Compared to Francesco's approach, Dankrad's proposal enables all nodes, not just supernodes, to participate in the creation and distribution of extensions and proofs for self builders. It also reduces duplicate work, as nodes can see the existing extension and proof in the gossip network and avoid repeating the same computation. This approach would allow builders with sufficient bandwidth, but lacking the hardware for computation, to fully participate in the process. However, it also introduces some challenges, such as handling proofs separately by the CL rather than the EL. This dependency makes the two layers more intertwined, as the CL must rely on updates from the EL to confirm proof verification, which could result in delays and inefficiencies. Additionally, every node on the network would hear about every extension and proof, even if they are only subscribed to a subset of them, potentially adding unnecessary overhead.
Several people, including Potuz and Ansgar, suggested an alternative approach to achieve the same goal. This approach involves attaching the extension and proof to the transaction itself, either by integrating it directly into the transaction format or the preferred method of keeping the transaction format the same but including the extension and proof to the transaction in the gossip layer. In this model, a blob transaction is sent as usual, but when it reaches a node that can do the computation (which it would immediately if it’s sent via Infura or Alchemy), that node would perform the necessary computation and attach the extension and proof.
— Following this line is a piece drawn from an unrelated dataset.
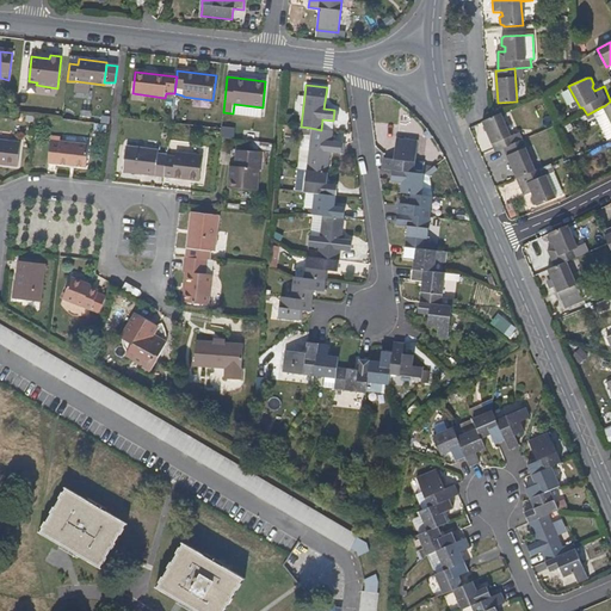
[(513,144),(501,115),(499,116),(483,123),(495,152),(497,152),(503,149),(513,144)]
This approach keeps the transaction signing interface unchanged, but alters the gossip layer. It simplifies the inclusion of proofs but tightly couples the proof format between the EL and CL, as the cryptographic components would now be embedded within the EL.
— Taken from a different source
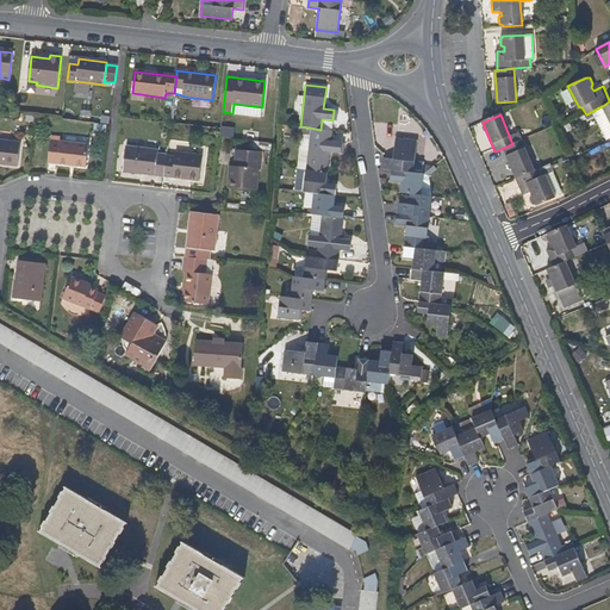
[(331,130),(332,120),(322,119),(321,130),(331,130)]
Participants agreed to explore both options (proofs in gossip new network vs. proofs in transactions) in more detail. A temperature check indicated a slight preference for Option 2 (proofs in transactions), but no definitive decision was made. Researchers will develop more detailed proposals to assess the feasibility of each approach. Concerns about latency, resource requirements, and possible DDOS vectors were also raised, emphasizing the need for further analysis to determine the computational burden of proof verification.